Especialistas explican cómo se transmite el virus y por qué las autoridades sanitarias mantienen controles tras posibles exposiciones en EE.UU.
El reciente brote de ébola registrado en África volvió a poner en alerta a las autoridades sanitarias internacionales luego de que se confirmaran decenas de fallecimientos y posibles exposiciones de ciudadanos estadounidenses vinculados a la emergencia.
De acuerdo con especialistas en epidemiología, el virus del ébola es una enfermedad altamente peligrosa que puede provocar complicaciones severas e incluso la muerte si no se detecta y trata a tiempo.
La epidemióloga Dadila Garcés explicó que esta enfermedad afecta gravemente el organismo debido a los daños hemorrágicos que puede causar en etapas avanzadas.
Entre los síntomas iniciales más comunes se encuentran la fiebre alta, fuertes dolores de cabeza, debilidad intensa, cansancio extremo, dolores musculares y malestar general. En muchos casos, los síntomas pueden confundirse inicialmente con otras infecciones comunes, lo que dificulta una detección temprana.
A medida que la enfermedad avanza, algunas personas desarrollan vómitos, diarrea, dolor abdominal y alteraciones hemorrágicas, incluyendo sangrados internos y externos que pueden poner en riesgo la vida del paciente.

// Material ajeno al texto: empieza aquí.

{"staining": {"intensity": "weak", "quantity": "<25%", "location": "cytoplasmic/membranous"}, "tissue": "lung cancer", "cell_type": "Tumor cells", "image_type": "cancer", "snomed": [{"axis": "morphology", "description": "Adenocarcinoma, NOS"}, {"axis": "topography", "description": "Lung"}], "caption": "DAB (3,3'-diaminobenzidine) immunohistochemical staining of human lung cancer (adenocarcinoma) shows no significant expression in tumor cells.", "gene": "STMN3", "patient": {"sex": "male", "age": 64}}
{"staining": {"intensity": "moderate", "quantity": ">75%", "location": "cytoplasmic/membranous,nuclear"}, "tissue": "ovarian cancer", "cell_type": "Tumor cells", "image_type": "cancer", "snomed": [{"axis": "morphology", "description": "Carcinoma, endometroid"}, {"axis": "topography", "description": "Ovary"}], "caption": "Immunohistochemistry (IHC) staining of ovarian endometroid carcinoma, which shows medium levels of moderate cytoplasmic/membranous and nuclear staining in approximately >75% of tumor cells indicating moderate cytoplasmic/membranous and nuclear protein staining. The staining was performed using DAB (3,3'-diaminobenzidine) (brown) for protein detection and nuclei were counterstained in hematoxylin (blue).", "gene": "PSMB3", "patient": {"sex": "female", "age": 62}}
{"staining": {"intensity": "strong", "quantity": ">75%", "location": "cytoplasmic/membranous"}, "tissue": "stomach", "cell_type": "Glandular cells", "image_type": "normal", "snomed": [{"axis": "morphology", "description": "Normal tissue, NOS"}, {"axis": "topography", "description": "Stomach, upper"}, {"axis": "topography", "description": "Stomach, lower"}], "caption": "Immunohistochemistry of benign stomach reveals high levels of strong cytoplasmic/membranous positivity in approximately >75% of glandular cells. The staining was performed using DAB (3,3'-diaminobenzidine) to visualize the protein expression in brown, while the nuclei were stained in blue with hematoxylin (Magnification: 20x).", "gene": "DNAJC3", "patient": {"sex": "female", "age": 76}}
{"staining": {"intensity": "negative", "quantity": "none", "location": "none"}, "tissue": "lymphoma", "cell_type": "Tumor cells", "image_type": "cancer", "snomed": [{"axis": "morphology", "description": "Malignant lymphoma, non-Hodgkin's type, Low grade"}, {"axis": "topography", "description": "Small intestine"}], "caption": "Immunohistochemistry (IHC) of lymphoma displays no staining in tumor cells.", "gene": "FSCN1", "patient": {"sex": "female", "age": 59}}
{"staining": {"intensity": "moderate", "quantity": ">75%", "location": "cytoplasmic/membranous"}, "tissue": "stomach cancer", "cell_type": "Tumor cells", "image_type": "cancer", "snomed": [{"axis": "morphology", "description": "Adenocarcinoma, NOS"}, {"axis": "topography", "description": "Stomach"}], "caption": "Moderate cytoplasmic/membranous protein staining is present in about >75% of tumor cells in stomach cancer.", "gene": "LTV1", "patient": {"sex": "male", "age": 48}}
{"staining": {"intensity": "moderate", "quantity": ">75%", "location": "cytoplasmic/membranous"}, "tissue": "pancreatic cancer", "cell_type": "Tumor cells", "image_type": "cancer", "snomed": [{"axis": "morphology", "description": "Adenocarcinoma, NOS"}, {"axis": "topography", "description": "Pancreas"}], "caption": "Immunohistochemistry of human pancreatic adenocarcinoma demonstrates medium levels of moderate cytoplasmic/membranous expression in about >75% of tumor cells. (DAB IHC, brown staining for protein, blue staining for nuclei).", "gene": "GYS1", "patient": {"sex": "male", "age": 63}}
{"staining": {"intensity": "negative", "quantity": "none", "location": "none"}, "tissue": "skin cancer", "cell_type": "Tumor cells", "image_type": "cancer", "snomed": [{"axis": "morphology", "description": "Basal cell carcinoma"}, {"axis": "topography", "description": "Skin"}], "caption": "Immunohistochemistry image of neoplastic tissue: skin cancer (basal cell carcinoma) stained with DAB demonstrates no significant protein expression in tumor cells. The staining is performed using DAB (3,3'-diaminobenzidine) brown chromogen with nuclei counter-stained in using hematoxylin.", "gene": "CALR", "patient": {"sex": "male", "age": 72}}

Médicos recuerdan que el ébola se transmite principalmente mediante contacto directo con fluidos corporales de personas infectadas, como sangre, saliva, sudor, vómito u otros líquidos corporales.
Además, expertos indican que el virus también puede pasar de animales a humanos, especialmente mediante el contacto con fauna silvestre infectada o el consumo de carne mal cocida proveniente de ciertos animales salvajes.
El brote actual, que ya suma al menos 88 muertes en África, provocó una rápida movilización de autoridades internacionales de salud. En Estados Unidos, los Centros para el Control y la Prevención de Enfermedades desplegaron personal especializado luego de que seis ciudadanos estadounidenses fueran identificados como posibles expuestos al virus.
Hasta el momento, las autoridades sanitarias estadounidenses mantienen vigilancia y protocolos preventivos para evitar contagios, especialmente en aeropuertos y centros médicos.
Especialistas aclaran que, aunque existe preocupación internacional, el riesgo de propagación masiva en Estados Unidos sigue siendo bajo debido a los sistemas de control epidemiológico, monitoreo de contactos y capacidad hospitalaria.
Sin embargo, recuerdan que la rapidez en la detección de casos es fundamental para evitar brotes más amplios, especialmente porque el virus puede propagarse rápidamente en comunidades con poco acceso a servicios de salud.
La Organización Mundial de la Salud continúa monitoreando la situación mientras equipos médicos internacionales trabajan para contener el brote en las zonas afectadas de África y evitar que el virus se extienda hacia otros países.